Le nuove eccellenze che si potranno raggiungere non annullano quelle tradizionali, che sono fonte di un reddito, di una ricchezza e di una distintività che appartengono al futuro del nostro territorio.
Si è spezzato quel filo generazionale che in passato ha assicurato continuità a molte imprese: ora, con quale filo possiamo ricucire questa continuità incrinata?
Per quanto pensi possa esercitare un grande ruolo, mi pare semplicistico rispondere che laddove non arriverà più il singolo imprenditore arriverà la cooperazione. Mi pare semplicistico e fuorviante, perché la cooperazione è impresa e imprenditoria e si alimenta in contesti in cui comunque si produce ricchezza economica e sociale grazie ad una diversificazione dei competitori che è segno di quella democrazia economica che a ciascuno assegna uno spazio e non monopoli.

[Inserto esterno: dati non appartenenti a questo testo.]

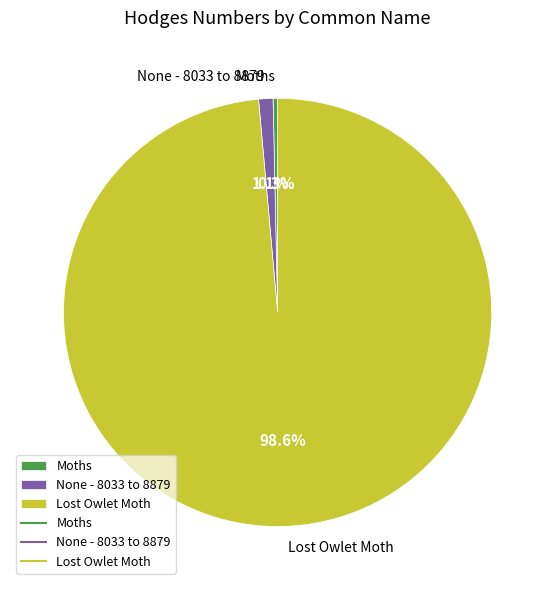

Is it true that None - 8033 to 8879 is 15% of the pie?

False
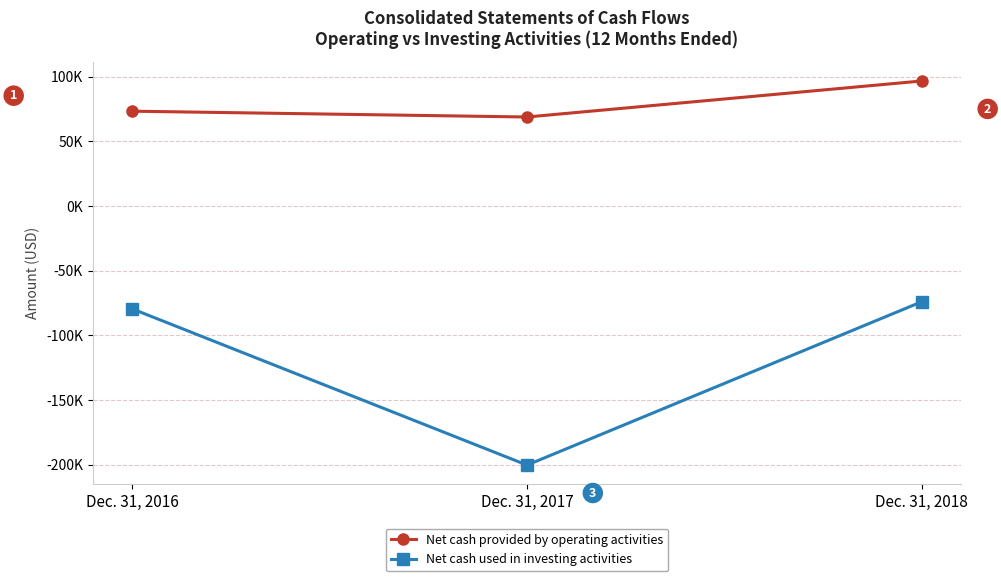

What are all the series names shown in the legend?

Net cash provided by operating activities, Net cash used in investing activities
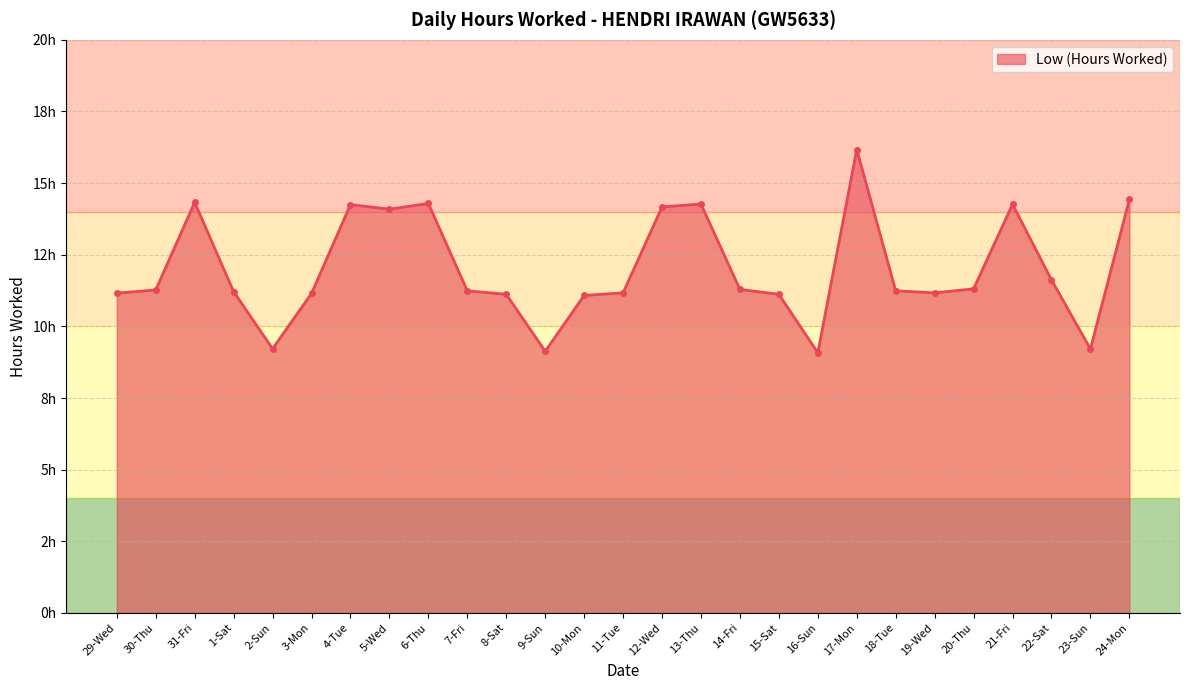

Is this an area chart (filled region under the line)?

Yes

Approfittiamo, allora, dei segnali consueti e un po’ stanchi che sono arrivati anche dalla campagna elettorale per ridare tono ad un confronto serio e approfondito su un futuro che mi vede ottimista, ma anche in parte preoccupato per l’assenza di uno slancio che vada oltre il pensiero rivolto all’indomani.
I pensieri possono andare molto più lontano, e persino ritornare, ugualmente a quel movimento che fa sì che la statale 63 serva per scendere, ma anche per salire in montagna.